Vous vous rappelez à partir de combien vous avez arrêté de compter ?


Environ 20, ou 21.


**Qu’est-ce que vous pensez des séries sur les narcotrafiquants ?


***Je ne sais pas. Pour moi, c’est une école pour ceux qui débutent, pour exécuter leurs missions. Il y a beaucoup de programmes qui s’inspirent de la vie réelle, mais ils ne reflètent jamais toute sa cruauté.


**Combien de personnes tuez-vous par an, approximativement ?


En moyenne une ou deux par an.


**Combien de personnes vous avez tuées en 2019 ?


Deux, pas plus.


Vous avez tué quelqu’un en 2020 ?


Non, pas cette année. Ça commence à me manquer.


Chapitre III – Le prix d’une vie


C’est quoi, le prix d’une vie humaine ?


Le paiement le plus bas que j’ai reçu, c’est 4.000 euros. La personne qui exécute le contrat avec le client a la possibilité de savoir combien elle va encaisser. On peut encaisser de 8.000 à 10.000 euros, mais pas moins de 4.000. Parce qu’il y a la commission de l’intermédiaire et ce qui doit me revenir.

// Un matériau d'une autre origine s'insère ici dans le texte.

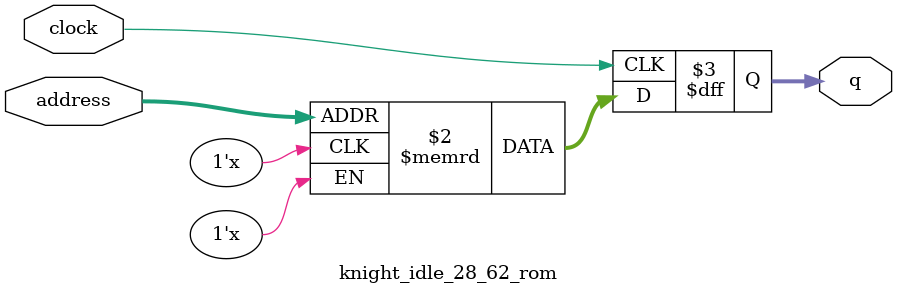
<source format=sv>
module knight_idle_28_62_rom (
	input logic clock,
	input logic [10:0] address,
	output logic [2:0] q
);

logic [2:0] memory [0:1735] /* synthesis ram_init_file = "./knight_idle_28_62/knight_idle_28_62.mif" */;

always_ff @ (posedge clock) begin
	q <= memory[address];
end

endmodule

</source>
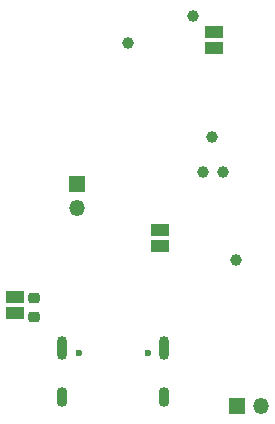
<source format=gbr>
%TF.GenerationSoftware,KiCad,Pcbnew,(5.99.0-8775-g06a515339c)*%
%TF.CreationDate,2021-02-15T16:58:29-05:00*%
%TF.ProjectId,mk2,6d6b322e-6b69-4636-9164-5f7063625858,rev?*%
%TF.SameCoordinates,Original*%
%TF.FileFunction,Soldermask,Bot*%
%TF.FilePolarity,Negative*%
%FSLAX46Y46*%
G04 Gerber Fmt 4.6, Leading zero omitted, Abs format (unit mm)*
G04 Created by KiCad (PCBNEW (5.99.0-8775-g06a515339c)) date 2021-02-15 16:58:29*
%MOMM*%
%LPD*%
G01*
G04 APERTURE LIST*
G04 Aperture macros list*
%AMRoundRect*
0 Rectangle with rounded corners*
0 $1 Rounding radius*
0 $2 $3 $4 $5 $6 $7 $8 $9 X,Y pos of 4 corners*
0 Add a 4 corners polygon primitive as box body*
4,1,4,$2,$3,$4,$5,$6,$7,$8,$9,$2,$3,0*
0 Add four circle primitives for the rounded corners*
1,1,$1+$1,$2,$3*
1,1,$1+$1,$4,$5*
1,1,$1+$1,$6,$7*
1,1,$1+$1,$8,$9*
0 Add four rect primitives between the rounded corners*
20,1,$1+$1,$2,$3,$4,$5,0*
20,1,$1+$1,$4,$5,$6,$7,0*
20,1,$1+$1,$6,$7,$8,$9,0*
20,1,$1+$1,$8,$9,$2,$3,0*%
G04 Aperture macros list end*
%ADD10R,1.500000X1.000000*%
%ADD11RoundRect,0.218750X0.256250X-0.218750X0.256250X0.218750X-0.256250X0.218750X-0.256250X-0.218750X0*%
%ADD12R,1.350000X1.350000*%
%ADD13O,1.350000X1.350000*%
%ADD14C,0.600000*%
%ADD15O,0.900000X2.000000*%
%ADD16O,0.900000X1.700000*%
%ADD17C,1.000000*%
G04 APERTURE END LIST*
D10*
%TO.C,JP3*%
X13200000Y-39850000D03*
X13200000Y-38550000D03*
%TD*%
D11*
%TO.C,R1*%
X14800000Y-38612500D03*
X14800000Y-40187500D03*
%TD*%
D10*
%TO.C,JP2*%
X25400000Y-32878000D03*
X25400000Y-34178000D03*
%TD*%
D12*
%TO.C,BT1*%
X32000000Y-47750000D03*
D13*
X34000000Y-47750000D03*
%TD*%
D14*
%TO.C,J2*%
X18610000Y-43300000D03*
X24390000Y-43300000D03*
D15*
X25820000Y-42820000D03*
D16*
X25820000Y-46990000D03*
D15*
X17180000Y-42820000D03*
D16*
X17180000Y-46990000D03*
%TD*%
D12*
%TO.C,J3*%
X18415000Y-28972000D03*
D13*
X18415000Y-30972000D03*
%TD*%
D17*
%TO.C,TP5*%
X31877000Y-35433000D03*
%TD*%
%TO.C,TP1*%
X29845000Y-25019000D03*
%TD*%
%TO.C,TP3*%
X22750000Y-17000000D03*
%TD*%
%TO.C,TP6*%
X28250000Y-14750000D03*
%TD*%
%TO.C,TP4*%
X29083000Y-27940000D03*
%TD*%
%TO.C,TP2*%
X30734000Y-27940000D03*
%TD*%
D10*
%TO.C,JP1*%
X29972000Y-17429000D03*
X29972000Y-16129000D03*
%TD*%
M02*

</source>
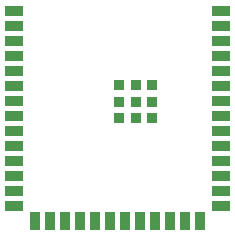
<source format=gbr>
%TF.GenerationSoftware,Flux,Pcbnew,7.0.11-7.0.11~ubuntu20.04.1*%
%TF.CreationDate,2024-08-16T08:07:52+00:00*%
%TF.ProjectId,input,696e7075-742e-46b6-9963-61645f706362,rev?*%
%TF.SameCoordinates,Original*%
%TF.FileFunction,Paste,Bot*%
%TF.FilePolarity,Positive*%
%FSLAX46Y46*%
G04 Gerber Fmt 4.6, Leading zero omitted, Abs format (unit mm)*
G04 Filename: betterflipperzero*
G04 Build it with Flux! Visit our site at: https://www.flux.ai (PCBNEW 7.0.11-7.0.11~ubuntu20.04.1) date 2024-08-16 08:07:52*
%MOMM*%
%LPD*%
G01*
G04 APERTURE LIST*
G04 Aperture macros list*
%AMFreePoly0*
4,1,5,0.750000,-0.450000,-0.750000,-0.450000,-0.750000,0.450000,0.750000,0.450000,0.750000,-0.450000,0.750000,-0.450000,$1*%
%AMFreePoly1*
4,1,5,0.450000,-0.450000,-0.450000,-0.450000,-0.450000,0.450000,0.450000,0.450000,0.450000,-0.450000,0.450000,-0.450000,$1*%
%AMFreePoly2*
4,1,5,0.450000,-0.750000,-0.450000,-0.750000,-0.450000,0.750000,0.450000,0.750000,0.450000,-0.750000,0.450000,-0.750000,$1*%
G04 Aperture macros list end*
%ADD10FreePoly0,0.000000*%
%ADD11FreePoly1,0.000000*%
%ADD12FreePoly2,0.000000*%
G04 APERTURE END LIST*
D10*
%TO.C,*%
X18914300Y-13829200D03*
X18914300Y-17639200D03*
D11*
X27764300Y-18879200D03*
X27764300Y-21679200D03*
D12*
X30839300Y-30319200D03*
D10*
X18914300Y-15099200D03*
X18914300Y-18909200D03*
X18914300Y-26529200D03*
D12*
X28299300Y-30319200D03*
D11*
X30564300Y-21679200D03*
D10*
X36414300Y-20179200D03*
D12*
X32109300Y-30319200D03*
D10*
X36414300Y-27799200D03*
X18914300Y-27799200D03*
X18914300Y-25259200D03*
X36414300Y-13829200D03*
X18914300Y-21449200D03*
D12*
X21949300Y-30319200D03*
D10*
X18914300Y-16369200D03*
X36414300Y-23989200D03*
X18914300Y-29069200D03*
X36414300Y-29069200D03*
D12*
X33379300Y-30319200D03*
X23219300Y-30319200D03*
D11*
X30564300Y-20279200D03*
D10*
X36414300Y-16369200D03*
D12*
X29569300Y-30319200D03*
D10*
X36414300Y-15099200D03*
D12*
X20679300Y-30319200D03*
D10*
X36414300Y-21449200D03*
X36414300Y-22719200D03*
X18914300Y-20179200D03*
D11*
X27764300Y-20279200D03*
D10*
X36414300Y-25259200D03*
X18914300Y-22719200D03*
X36414300Y-26529200D03*
X36414300Y-18909200D03*
D12*
X27029300Y-30319200D03*
D11*
X29164300Y-21679200D03*
D10*
X18914300Y-12559200D03*
D11*
X29164300Y-20279200D03*
D12*
X25759300Y-30319200D03*
D10*
X36414300Y-17639200D03*
X36414300Y-12559200D03*
D12*
X24489300Y-30319200D03*
D11*
X29164300Y-18879200D03*
D12*
X34649300Y-30319200D03*
D11*
X30564300Y-18879200D03*
D10*
X18914300Y-23989200D03*
%TD*%
M02*

</source>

Avez-vous déjà refusé un contrat ?


Oui.


Pour quelle raison ?


C’était un journaliste. Parce que ceux qui tuent les journalistes se font toujours prendre. Les civils, ça arrive souvent qu’ils marchent dans les rues et qu’on les tue. Si leurs proches veulent enquêter, ils ne peuvent rien faire. Mais quand il s’agit d’un journaliste, on retrouve toujours le tueur.


Mais à Mexico, beaucoup de journalistes se font tuer…


C’est vrai qu’ils paient beaucoup pour un journaliste : de 300.000 à 500.000 pesos.


Si, par exemple, quelqu’un vous demandait de me tuer pour ce prix-là, est-ce que vous le feriez ?


Non, parce qu’ils vont me retrouver de toute façon. J’ai pour principe de ne pas le faire parce qu’ils vont me retrouver et m’attraper. Donc je refuse.


Est-ce que vous avez déjà tué une femme ou un enfant ?


Non, de vrais hommes et des adultes.


Pourquoi ?


Non, les enfants, non. Ça m’est égal de tuer quelqu’un, mais je n’ai jamais tué une femme. J’en ai eu une en ligne de mire, mais je ne lui ai pas tiré dessus, je n’ai jamais tué de femme.


Chapitre IV – Le tueur et sa conscience


Comment arrivez- vous à vivre en sachant que vous avez tué autant de personnes ?


Je peux dire que je suis serein, parce que à l’armée, quand j’étais plus jeune, on m’a appris à obéir aux ordres. Donc je prends ça comme un ordre. Ce n’est pas moi qui ai décidé de tuer, mais la personne qui a commandité l’assassinat. J’ai l’esprit tranquille, parce que je n’ai pas pris la décision.


Vous vous habituez à la mort ?


Oui, comme pour tout. Comme tout ce qui est mal, non ? Ce n’est pas normal de devoir tuer des gens dans la rue, pour de l’argent. Mais souvent, on n’a pas d’autre choix. C’est quelque chose qui se fait petit à petit, parce qu’en vérité, je n’ai pas choisi cette voie. Les déceptions m’ont poussé à devenir la personne que je suis. Parfois, c’était le désespoir, le manque d’argent.


Est-ce que vous avez un autre métier et une famille ?


Je travaille dans une usine de meubles en tant que menuisier-machiniste. Et oui, j’ai une famille : j’ai une femme et un fils de 22 ans.


Est-ce que votre famille est au courant de ce que vous faites quand vous n’êtes pas au travail ?


Non, ils ne sont pas au courant. Personne de mon entourage le sait.


Est-ce que vous croyez en la vie après la mort ?


Oui, quelque chose comme ça. Je ne pense pas que tout s’arrête ici. Si tout s’arrête ou si on passe à une autre chose, je ne le sais pas... C'est plus ou moins l’idée.


Est-ce que vous pensez que vous irez dans une sorte de paradis ?


Ça se pourrait. Comme on dit, si nous sommes tous chrétiens, si Dieu nous pardonne tout et si je me repentis sincèrement avant de mourir, j’irai sûrement au paradis.


Vous n’avez aucun regret ?


Je n’ai aucun regret, ce qui est fait est fait.